Fig. 1

To treat this canal, first of all, we must identify its presence. To do this, we have a very helpful tool, such as CBCT, where we can observe its presence or sometimes, by analyzing the shape of the root in the axial section, assume of his presence. CBCT helps us minimize the limitations of periapical radiography in this purpose.

Fig. 2

Images from previous case before and after shape MB2 canal.

Fig. 3

X- ray from previous case.

Fig. 4

Other case where CBCT help to locate MB2 entrance.

Fig. 5

Case completed

Fig. 6

The presence of untreated MB2 canal is one of the most frequent cause for endodontic failure in upper molars.

As we can see in this endotontic retreatment of a second molar, after correct endodontic retreatment, endodontic lesion is healing.

Fig. 7

Images and x-rays of previous retreatment.

Fig. 8

Another case failure, because of missed MB2.

Fig. 9

Case after location and treatment of MB2 canal.

Fig. 10

Once we suspect its presence, the next step is to have correct access to it. 

To do this, we must have a correct access cavity, which we will later refine with ultrasonic, to selectively remove the dentin that normally covers the entrance of the canal. 

The use of ultrasound allows us to be more precise and conservative, due to better control of the cut and better visualization.

With ultrasonic, we remove dentine where we suspect the canal is located.

The next tool that we will need will be the use of magnification and correct lighting, ideally, the use of an operating microscope will help us visualize it.

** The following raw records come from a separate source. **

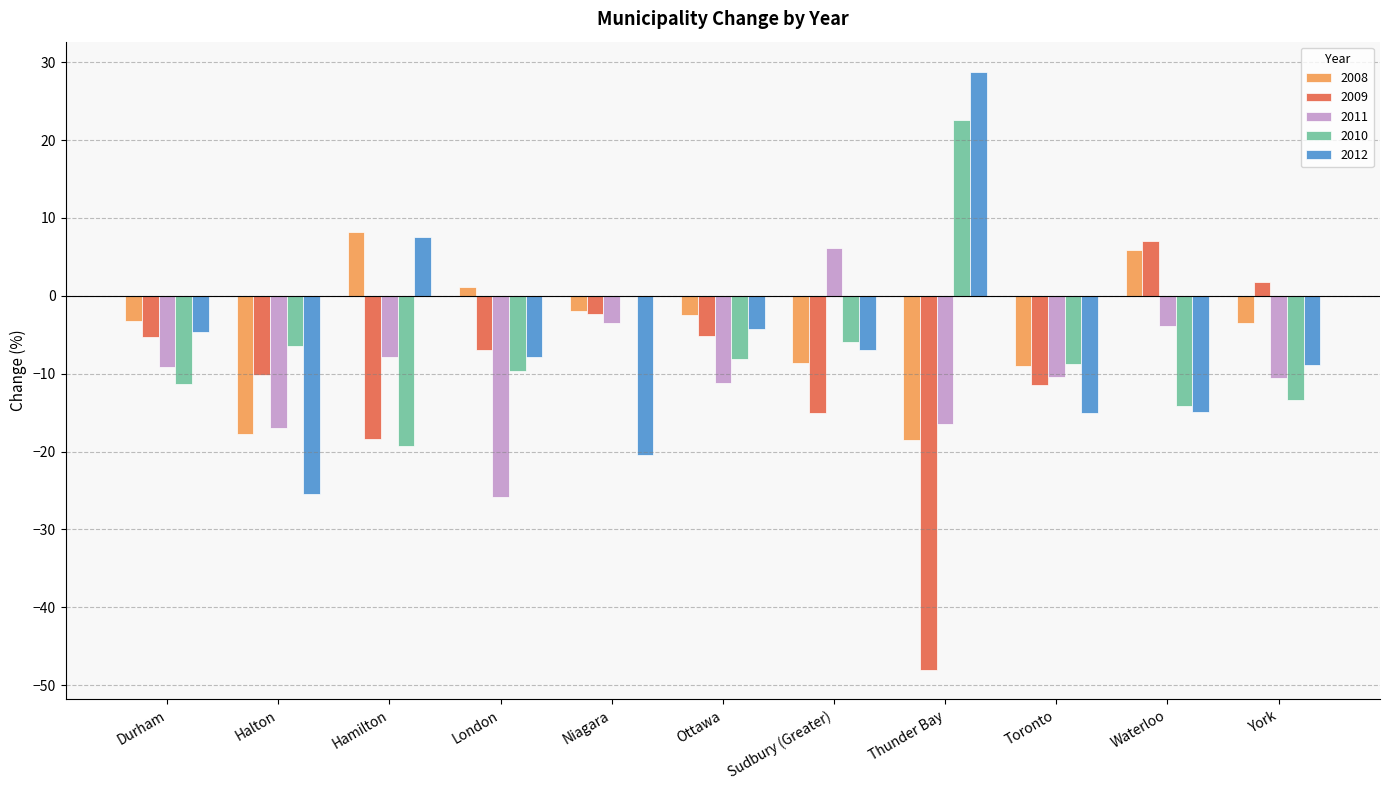

The 2009 series shows -15.1 at Sudbury (Greater). True or false?

True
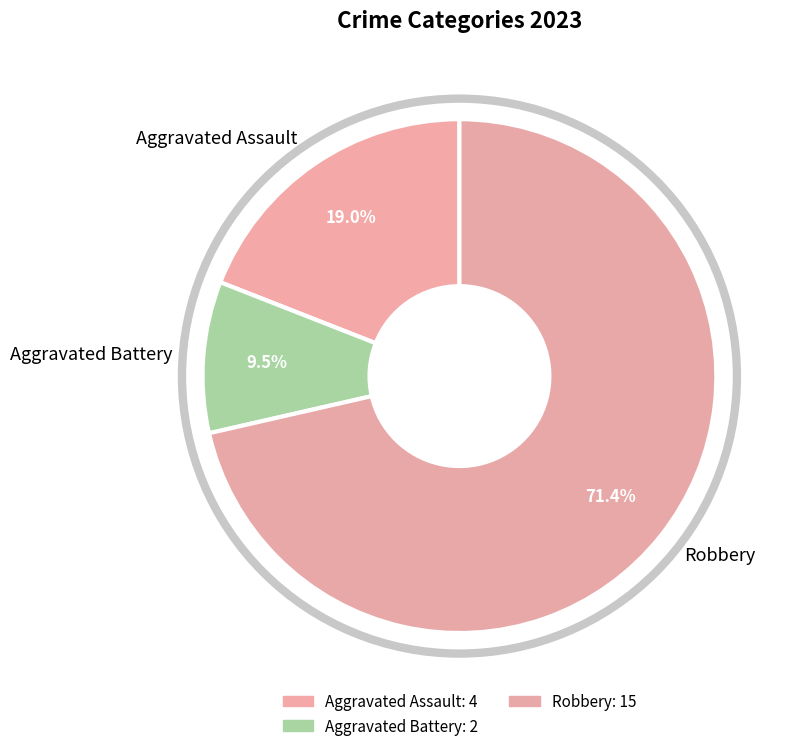

What percentage is NOT represented by Aggravated Battery?

90.5%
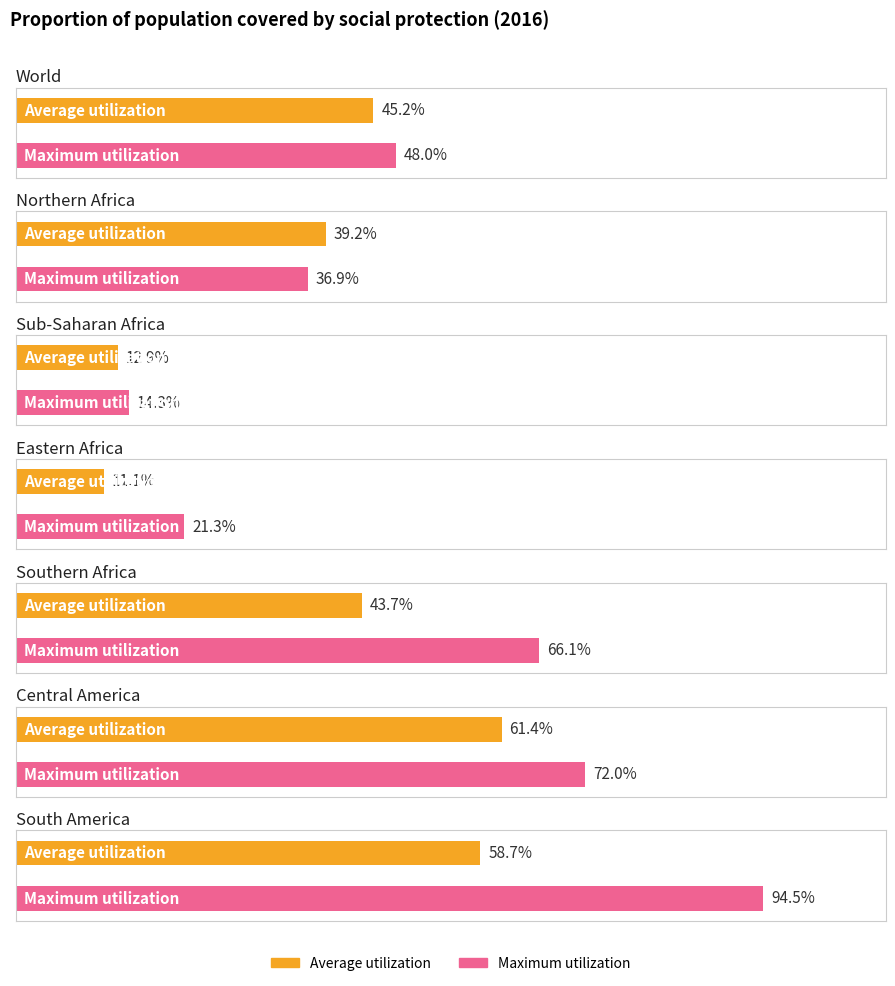

List the series in order of their peak value, lowest first.

Average utilization, Maximum utilization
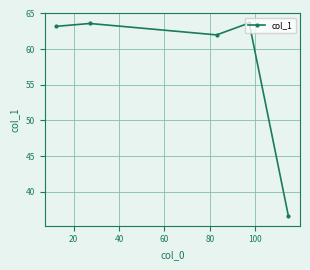

What is the value of the 4th point from the left?

63.7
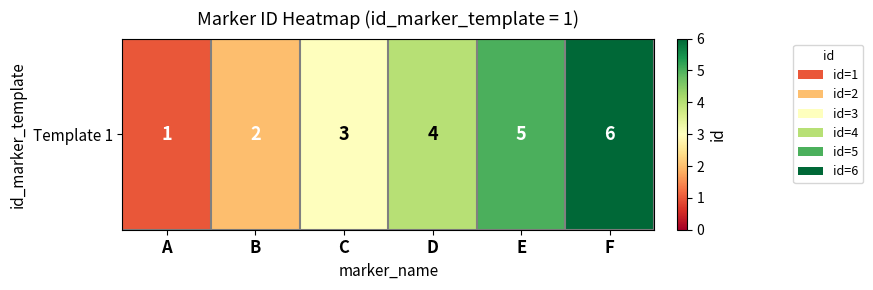

How many values are between 2 and 5?

4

We must also take into account that its location will be visual, so we must work with mirrors that correctly reflect light, are not damaged and reduce our visibility and we can correctly analyze the colors of the pulp chamber. 

They allow us to perfectly observe the color changes that exist in the map of the floor of the pulp chamber.

Once we have access in a straight line to the entrance of the canal, with the DG16 probe we will look for the point where the entrance of the duct may be, and to permeabilize the first millimeters, we can use a microopener (file with handle) that will allow us to have good visibility and will help us penetrate that narrower canal.

We can “activate” the micro opener with ultrasonic vibration to modify the access or to mechanically clean the isthmus between MB1 and MB2.

If the canal is very narrow, once we have entered the first millimeters with the microopener, we can use a C plus 08 file to make the coronal part permeable. 

In my case, I like to use an 18 mm file, as it will give us greater sensitivity  tactile.

We can manage the manual file with the pliers in order to have better vision of the procedure.

Once the coronal third has been opened with file 08 and 10, we will perform preflaring, a very important step before trying to access the apical third, since we will eliminate coronal interferences, and we will be able to better access the apical third, which we will make permeable with a K-file file of little size.

Once we reach the apical level, we will treat it as a complex case, but we will have already overcome the most difficult part.

Fig. 11

About the author

Alberto Morales Cuellar

Degree in dentistry at the Complutense University of Madrid, 2013

Master in Advanced Endodontics at Rey Juan Carlos University, 2017

Master Periodontics and soft tissue management at CEU Cardenal Herrera, 2020

Professor of Master of Microscopic Endodontics and Apical Surgery (URJC)

Opinion leader of Zarc4Endo

Style Italiano Endodontics Fellow member

Full member of the Spanish Association of Endodontics.

Member of the American Association of Endodontists.

Winner of the Best Training Presentation of the College of Dentists of Madrid


The MB2 canal can be difficult to treat, so we must have the knowledge and appropriate tools to manage it.

CBCT, microscope, quality mirrors, ultrasound, microopener and manual files can be tools that help us treat the first millimeters in these more complex canals.